A suspected Islamic State-inspired attack on a gas factory in France on Friday heightens concerns that U.S. energy infrastructure may be targeted.
U.S. company Air Products, which has major operations in the Washington-Baltimore area as well as around the world, was attacked by terrorists. The company issued a worldwide security alert following the attack, establishing defensive measures at its gas product facilities around the globe, including the United States.
“Security has been increased at Air Products’ locations around the world as a precautionary measure,” Air Products said from its headquarters in Lehigh Valley, Pa.
The attack was particularly gruesome, with an employee’s decapitated head reportedly being placed on a pole after militants crashed through a security gate. The terrorists then crashed their vehicle into one of the facility’s gas storage containers, causing an explosion.
Other attacks occurred nearly simultaneously in Kuwait and Tunisia and appeared to be coordinated. But the attack near Lyon stands out because it involves an industrial gas plant owned by a U.S. company. The Islamic State took credit for the attacks.
Air Products isn’t saying why its facility in France was targeted.
Utilities in the U.S. have become more concerned about their natural gas storage facilities becoming a target for attack.
At a nuclear power summit earlier this year in Washington, former FBI director Robert Mueller said the Islamic State should be considered a growing threat to American energy infrastructure through cyber attacks. Others such as Southern Co. CEO Tom Fanning have said threats to the grid are a concern for the industry, which is working with the government to enhance security.
Exelon raised concerns with federal officials during the April riots in Baltimore. The utility, parent of Baltimore Gas and Electric Co., was concerned its facilities would be attacked or vandalized, causing a detonation within a densely populated urban area, according to a recent news article.

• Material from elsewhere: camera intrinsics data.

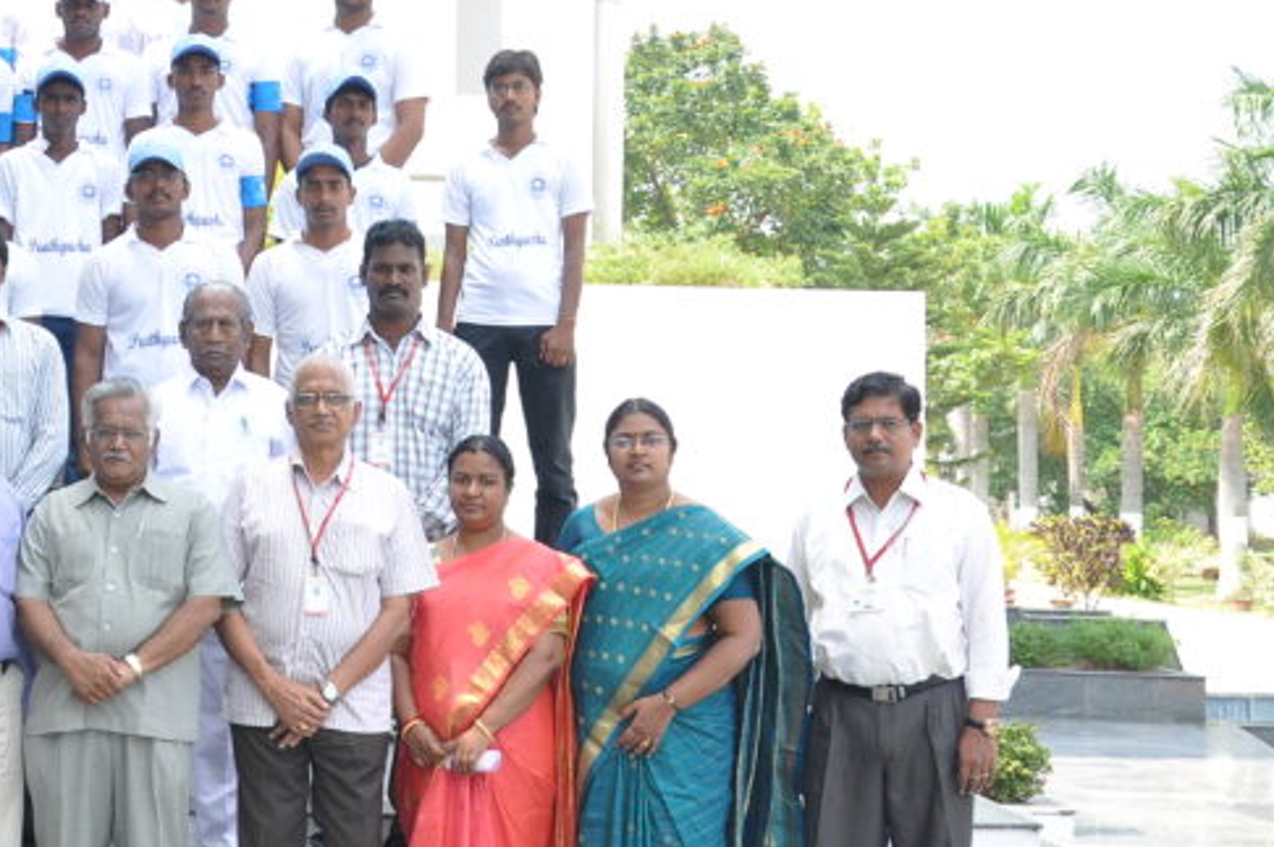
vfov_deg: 17.2
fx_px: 2795
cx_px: 131
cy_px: 296
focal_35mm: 79
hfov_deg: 24.9
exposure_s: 1/125
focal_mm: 25
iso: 250
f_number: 5.6
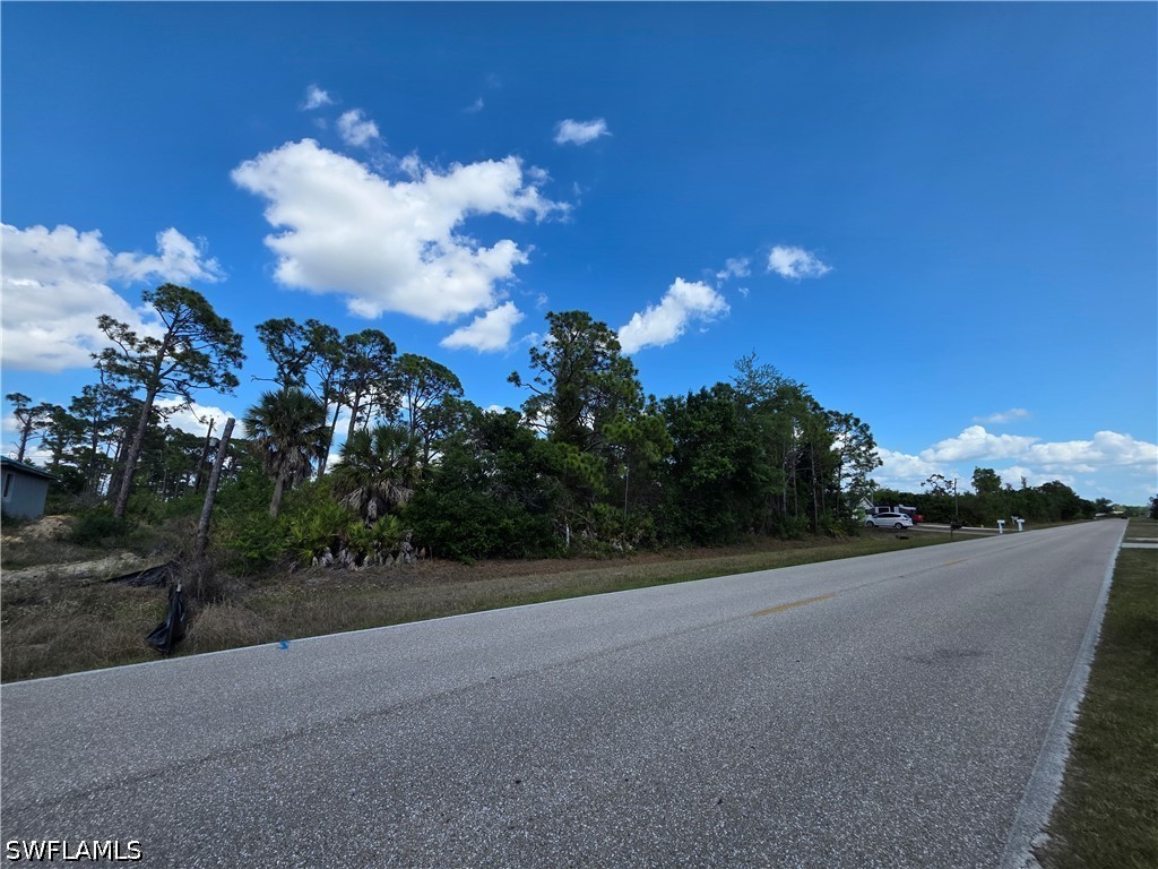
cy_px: 434
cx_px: 579
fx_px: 435
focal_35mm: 13
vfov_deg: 89.9
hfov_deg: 106.2
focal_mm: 2.2
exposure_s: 1/2016
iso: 40
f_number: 1.9
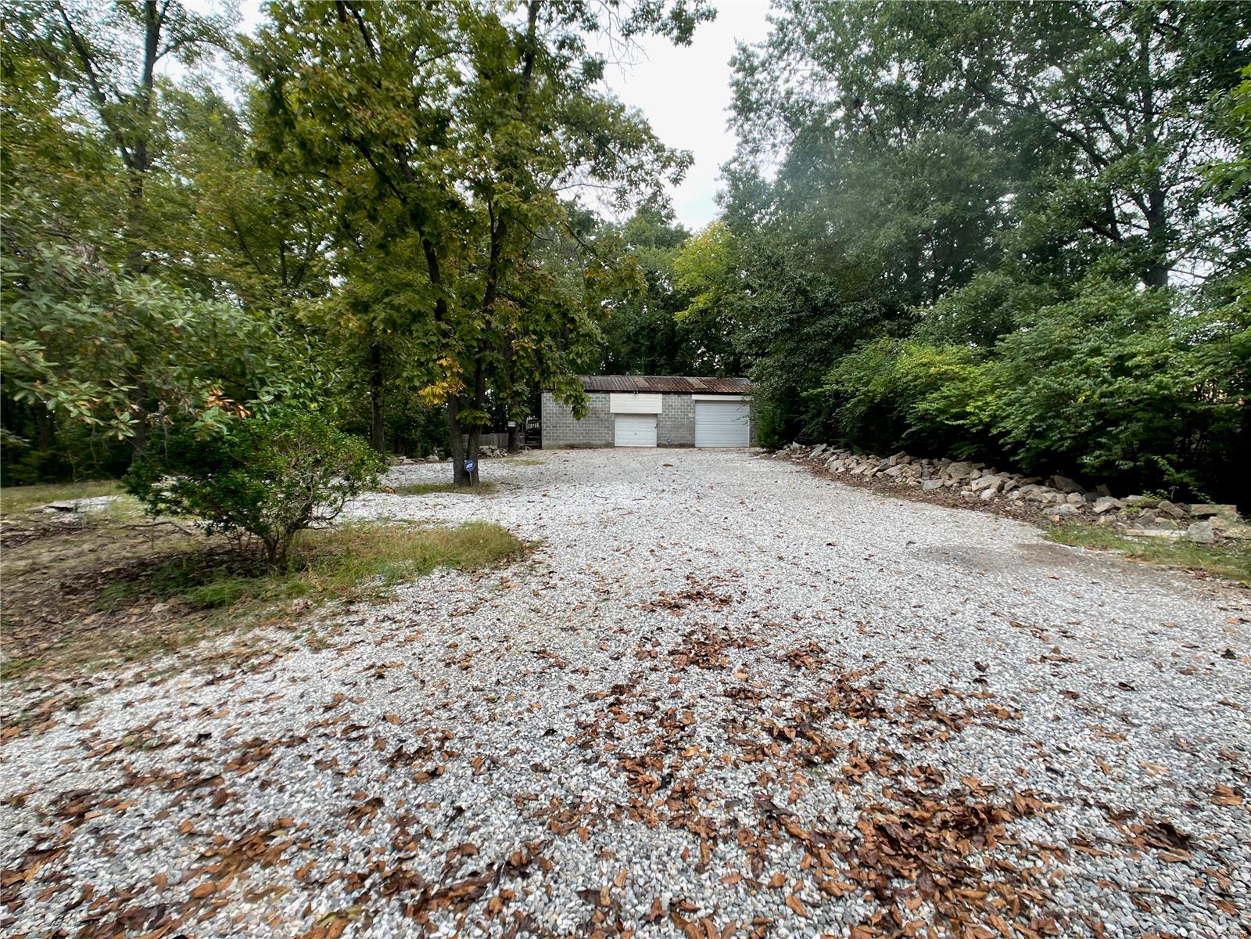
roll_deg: -0.4
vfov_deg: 53.1
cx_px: 626
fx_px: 940
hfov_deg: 67.3
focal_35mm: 26
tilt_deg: -3.1
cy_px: 470
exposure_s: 1/121
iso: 40
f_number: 1.6
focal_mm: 5.1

The news website Vice News published an investigative news article on June 24 that said Exelon’s concerns forced the Department of Homeland Security and other agencies to dispatch federal officers throughout the city to guard against a natural gas explosion, whether intentional or otherwise.
“Given the current scope of activity and expected protests this upcoming weekend, the potential exists for these containers to be targeted for vandalism or worse,” an April 30 Department of Homeland Security intelligence brief obtained by Vice News says.
The Air Products attack also raises the specter of what many security experts call an inevitable physical or cyber attack on the U.S. electricity grid.
The nation’s electric grid cannot be guarded at all times. Case in point, the 2013 physical attack on Pacific Gas & Electric’s Metcalf transmission station in California. The attack was perpetrated by unknown assailants using high-powered sniper rifles to detonate electrical transformers within the substation, with the intent of bringing down California’s electric grid. The perpetrators were never caught.
The attack was not made widely known by the federal government until the former head of the Federal Energy Regulatory Commission said the attack should be labeled a terrorist attack.
Former FERC Chairman Jon Wellinghoff told the WallStreet Journal that the Metcalf attack is “the most significant incident of domestic terrorism involving the grid that has ever occurred.” He discussed the incident after he left the agency.
The attack spurred the commission, which regulates the power grid, to call for the development of mandatory physical security standards for the electric transmission system. The physical standards went into effect earlier this year.